-- Document images with source code --
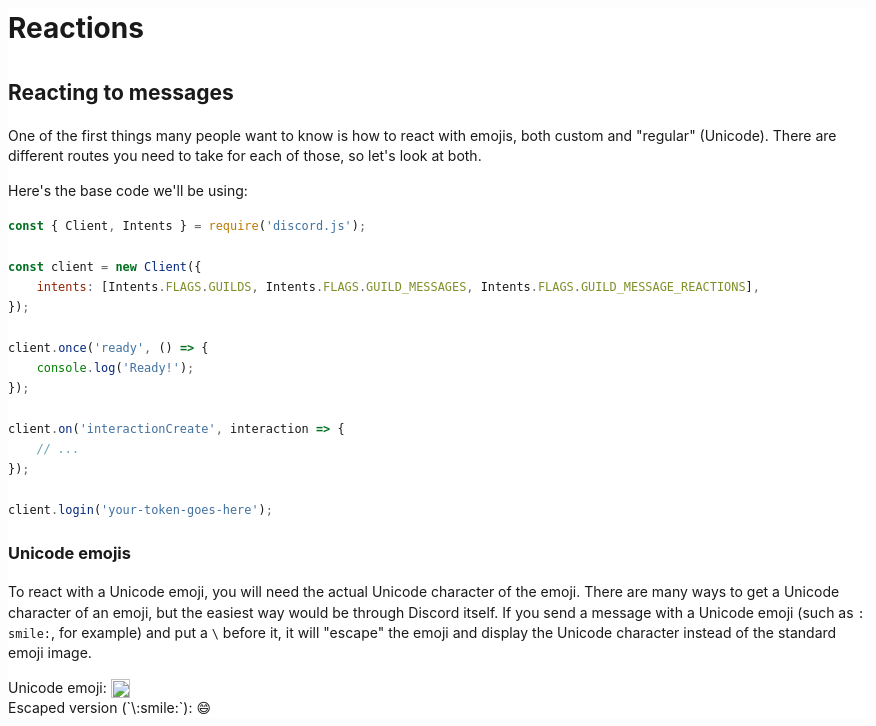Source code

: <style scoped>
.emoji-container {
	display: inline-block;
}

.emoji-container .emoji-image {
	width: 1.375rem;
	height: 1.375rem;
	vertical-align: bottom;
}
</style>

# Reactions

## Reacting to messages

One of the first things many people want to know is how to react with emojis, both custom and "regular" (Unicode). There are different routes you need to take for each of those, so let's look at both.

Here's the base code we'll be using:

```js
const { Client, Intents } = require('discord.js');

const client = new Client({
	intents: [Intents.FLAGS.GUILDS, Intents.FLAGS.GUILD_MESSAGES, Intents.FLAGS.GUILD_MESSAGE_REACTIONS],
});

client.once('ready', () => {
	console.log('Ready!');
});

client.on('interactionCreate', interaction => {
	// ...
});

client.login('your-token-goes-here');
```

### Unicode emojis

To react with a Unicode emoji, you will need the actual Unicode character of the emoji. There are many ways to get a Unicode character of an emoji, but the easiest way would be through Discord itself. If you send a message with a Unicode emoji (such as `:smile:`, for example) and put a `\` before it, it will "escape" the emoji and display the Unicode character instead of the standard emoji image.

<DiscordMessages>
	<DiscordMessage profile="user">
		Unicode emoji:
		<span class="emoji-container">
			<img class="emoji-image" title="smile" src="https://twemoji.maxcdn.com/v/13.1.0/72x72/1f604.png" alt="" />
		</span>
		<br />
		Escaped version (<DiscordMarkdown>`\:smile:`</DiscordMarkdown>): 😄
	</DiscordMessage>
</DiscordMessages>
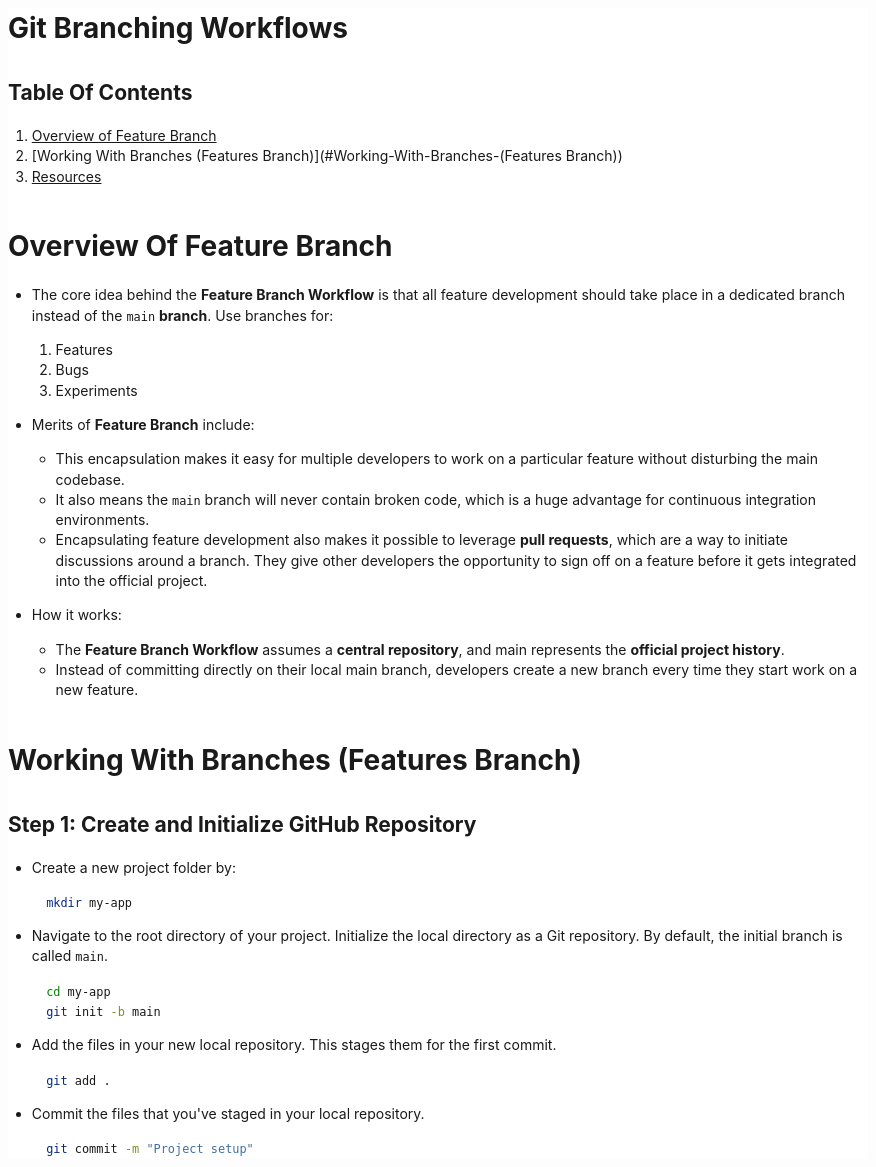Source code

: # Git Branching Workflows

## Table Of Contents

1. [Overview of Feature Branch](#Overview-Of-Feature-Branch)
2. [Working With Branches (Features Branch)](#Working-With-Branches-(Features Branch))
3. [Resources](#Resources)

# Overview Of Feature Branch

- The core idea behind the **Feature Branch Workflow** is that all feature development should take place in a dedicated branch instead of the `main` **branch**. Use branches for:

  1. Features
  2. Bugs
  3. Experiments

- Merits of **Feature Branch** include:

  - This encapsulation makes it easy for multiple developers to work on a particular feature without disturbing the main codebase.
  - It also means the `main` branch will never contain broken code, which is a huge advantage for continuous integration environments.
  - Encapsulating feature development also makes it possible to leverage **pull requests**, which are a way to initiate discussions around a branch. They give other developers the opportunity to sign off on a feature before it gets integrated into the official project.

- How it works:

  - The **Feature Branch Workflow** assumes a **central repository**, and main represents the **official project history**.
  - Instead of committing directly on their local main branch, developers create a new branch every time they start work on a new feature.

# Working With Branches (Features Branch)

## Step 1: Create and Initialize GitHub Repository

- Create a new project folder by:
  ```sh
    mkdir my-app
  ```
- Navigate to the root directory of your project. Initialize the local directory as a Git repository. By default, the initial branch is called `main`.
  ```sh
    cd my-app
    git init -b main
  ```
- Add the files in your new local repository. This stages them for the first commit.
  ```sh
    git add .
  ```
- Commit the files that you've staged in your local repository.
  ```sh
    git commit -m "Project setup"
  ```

-- WORK INSTRUCTION --
For the data above, return an exact copy that contains no pictures.

-- TASK RESPONSE --
Source code

: <style scoped>
.emoji-container {
	display: inline-block;
}

.emoji-container .emoji-image {
	width: 1.375rem;
	height: 1.375rem;
	vertical-align: bottom;
}
</style>

# Reactions

## Reacting to messages

One of the first things many people want to know is how to react with emojis, both custom and "regular" (Unicode). There are different routes you need to take for each of those, so let's look at both.

Here's the base code we'll be using:

```js
const { Client, Intents } = require('discord.js');

const client = new Client({
	intents: [Intents.FLAGS.GUILDS, Intents.FLAGS.GUILD_MESSAGES, Intents.FLAGS.GUILD_MESSAGE_REACTIONS],
});

client.once('ready', () => {
	console.log('Ready!');
});

client.on('interactionCreate', interaction => {
	// ...
});

client.login('your-token-goes-here');
```

### Unicode emojis

To react with a Unicode emoji, you will need the actual Unicode character of the emoji. There are many ways to get a Unicode character of an emoji, but the easiest way would be through Discord itself. If you send a message with a Unicode emoji (such as `:smile:`, for example) and put a `\` before it, it will "escape" the emoji and display the Unicode character instead of the standard emoji image.

<DiscordMessages>
	<DiscordMessage profile="user">
		Unicode emoji:
		<span class="emoji-container">
			<img class="emoji-image" title="smile" src="https://twemoji.maxcdn.com/v/13.1.0/72x72/1f604.png" alt="" />
		</span>
		<br />
		Escaped version (<DiscordMarkdown>`\:smile:`</DiscordMarkdown>): 😄
	</DiscordMessage>
</DiscordMessages>
Source code

: # Git Branching Workflows

## Table Of Contents

1. [Overview of Feature Branch](#Overview-Of-Feature-Branch)
2. [Working With Branches (Features Branch)](#Working-With-Branches-(Features Branch))
3. [Resources](#Resources)

# Overview Of Feature Branch

- The core idea behind the **Feature Branch Workflow** is that all feature development should take place in a dedicated branch instead of the `main` **branch**. Use branches for:

  1. Features
  2. Bugs
  3. Experiments

- Merits of **Feature Branch** include:

  - This encapsulation makes it easy for multiple developers to work on a particular feature without disturbing the main codebase.
  - It also means the `main` branch will never contain broken code, which is a huge advantage for continuous integration environments.
  - Encapsulating feature development also makes it possible to leverage **pull requests**, which are a way to initiate discussions around a branch. They give other developers the opportunity to sign off on a feature before it gets integrated into the official project.

- How it works:

  - The **Feature Branch Workflow** assumes a **central repository**, and main represents the **official project history**.
  - Instead of committing directly on their local main branch, developers create a new branch every time they start work on a new feature.

# Working With Branches (Features Branch)

## Step 1: Create and Initialize GitHub Repository

- Create a new project folder by:
  ```sh
    mkdir my-app
  ```
- Navigate to the root directory of your project. Initialize the local directory as a Git repository. By default, the initial branch is called `main`.
  ```sh
    cd my-app
    git init -b main
  ```
- Add the files in your new local repository. This stages them for the first commit.
  ```sh
    git add .
  ```
- Commit the files that you've staged in your local repository.
  ```sh
    git commit -m "Project setup"
  ```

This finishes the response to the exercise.